1975年の時点で、人工衛星を宇宙に打ち上げた国は米国とソ連しかなかった。そんな時、日本が「きく2号」という衛星を宇宙に打ち上げた(編集部注:きく2号打ち上げは77年2月23日)。日本の船舶エンジン技術者らがロケットエンジンの開発を始めたのは、わずか6-7年前のことだった。そんな日本が、どうやって衛星を打ち上げることができたのか。米国のおかげだ。両国は69年、宇宙開発で協力するという協定を結んだ。「協力」とはいうが、実際には設計からソフトウエアまで、米国が技術を提供した。このとき学んだ技術で、日本は独自のロケットを打ち上げた。日本は現在、ロシア・米国に次いで多くの衛星打ち上げ実績を積んでいる。宇宙大国にして、ミサイル大国だ。
当時、財政難に陥っていた米ソは「ロケット販売で投資を回収できないだろうか」とそろばんをはじいていた。しかし、ミサイル技術と直結するという特性のため、ロケット技術はカネだけで売ることはできない。韓国がロケット「羅老号」を開発するとき、米国に断られ、ロシアのロケットを2000億ウォン(現在のレートで約208億円)という高値で買った理由でもある。
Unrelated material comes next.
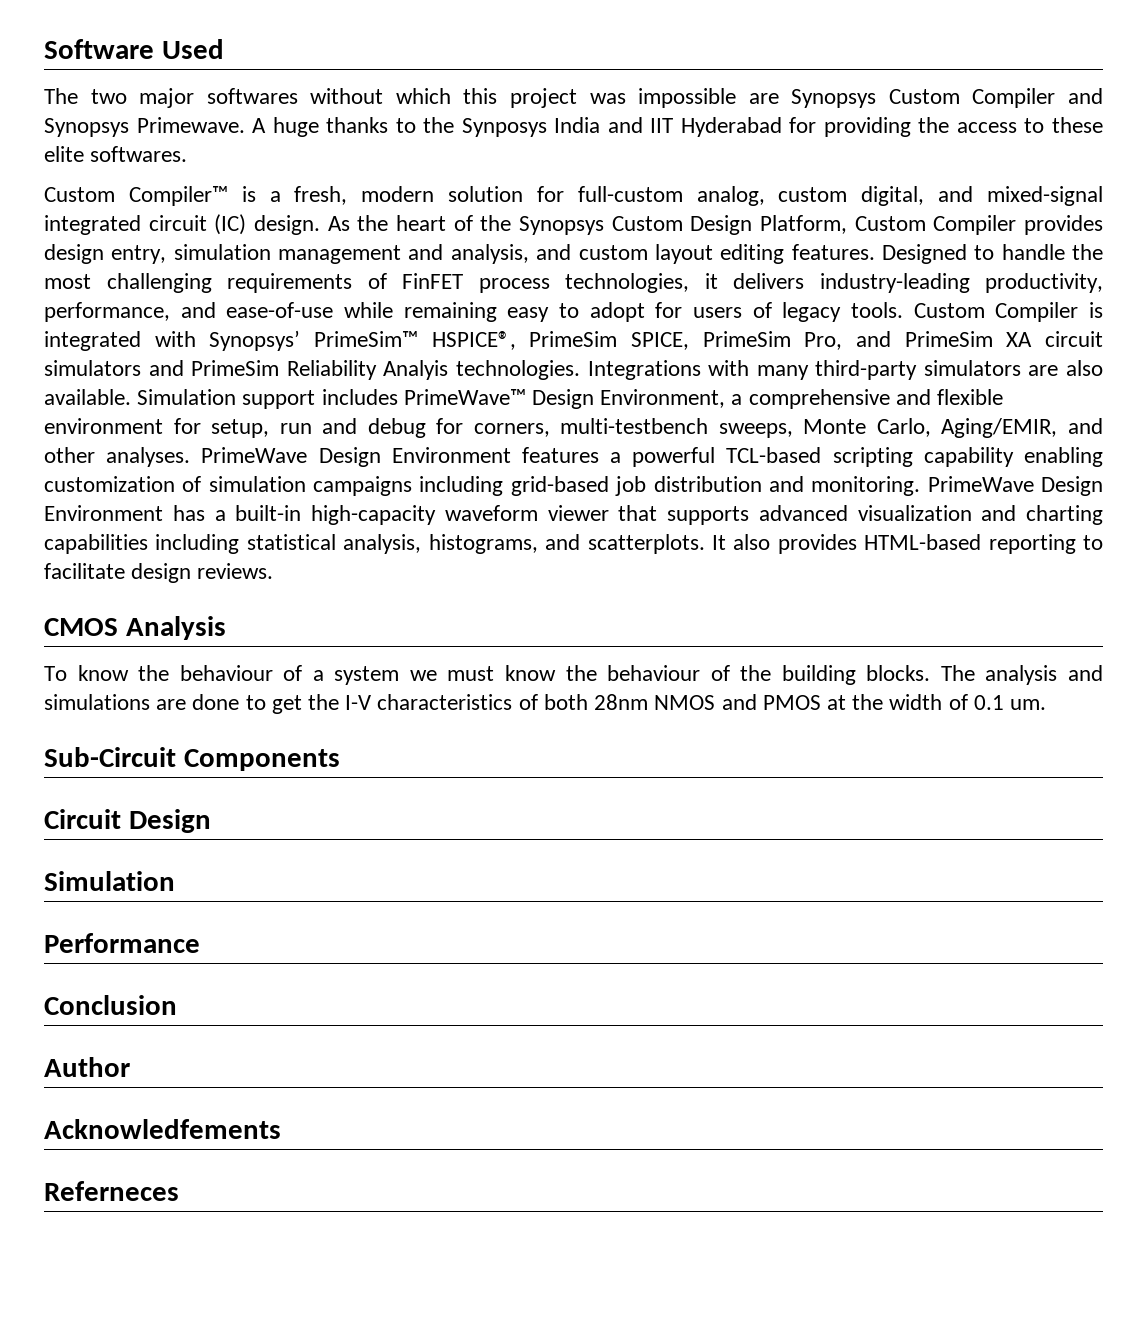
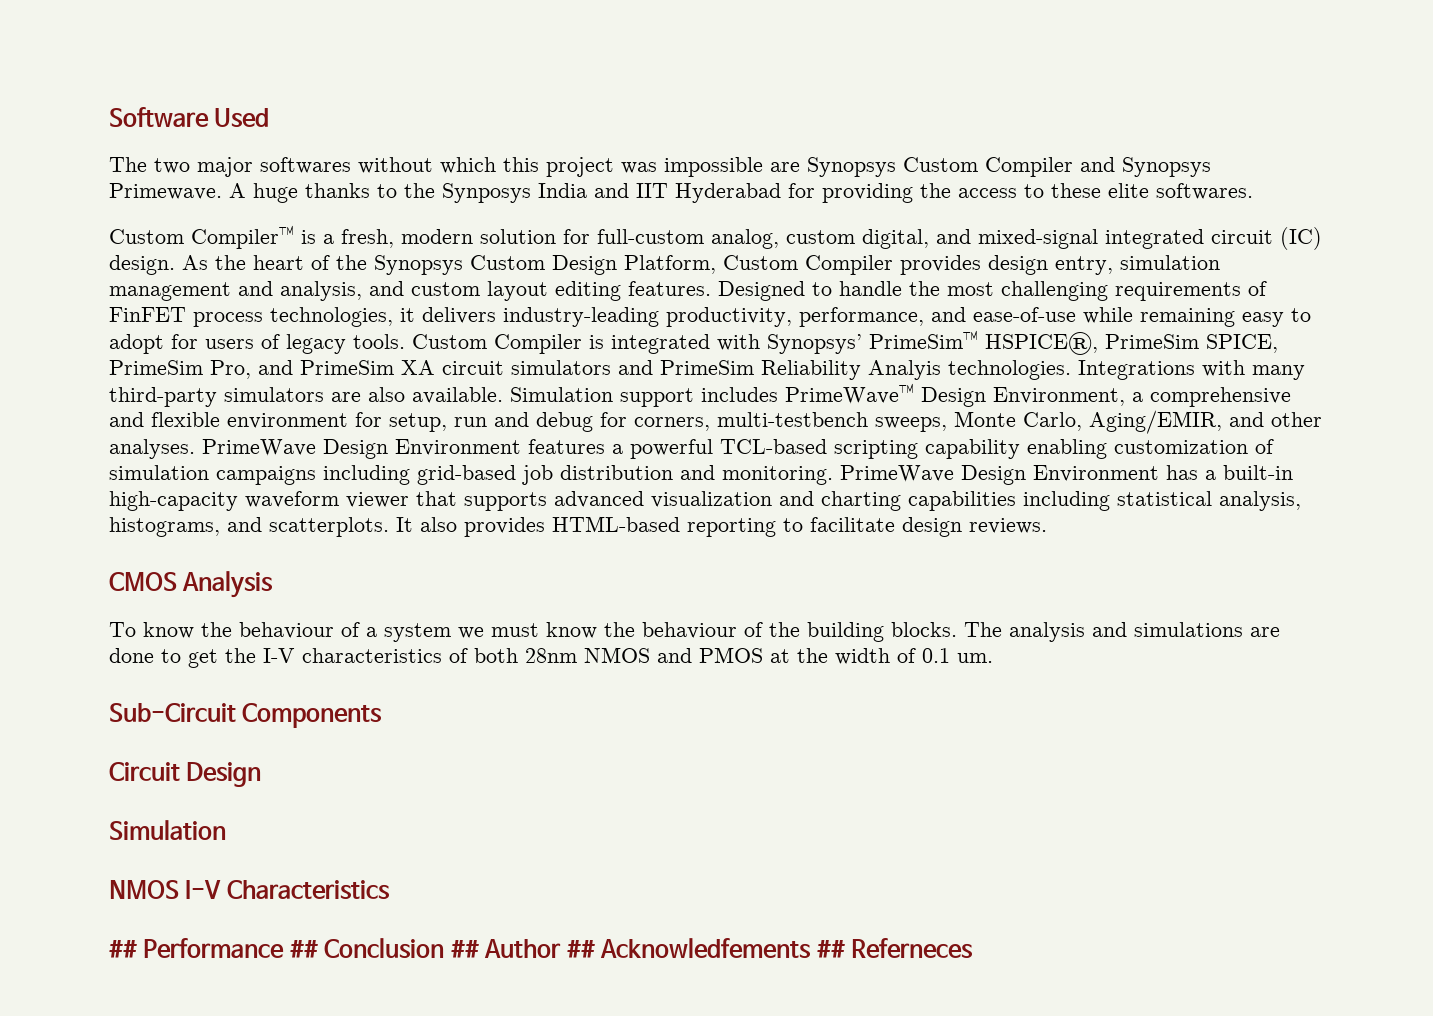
(175, 881) none -> [109,880,390,900] [109,940,137,958] NMOS I-V Characteristics // ##
(200, 943) // -> [289,940,318,958] ##
(177, 1005) // -> [450,940,479,958] ##
(130, 1067) // -> [566,940,595,958] ##
(281, 1129) // -> [816,940,845,958] ##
ところが米国は、欧州の友邦を差し置いて、日本に技術を与えた。なぜ日本を選んだのか。
数年前、日本のロケット開発を主導した五代富文博士と会ったとき、理由を尋ねた。五代氏は「日本が自らロケットを開発するのは明らかだったから」と語った。技術があるので、米国が先んじてアプローチしてきたというのだ。ちょうど、羅老号打ち上げ失敗で苦しんでいた時期だった。気分は良くなかった。本当に、技術力が全てだったのか。技術力がないから、韓国はいつも冷たい扱いを受けているのか。間違ってはいないと思う。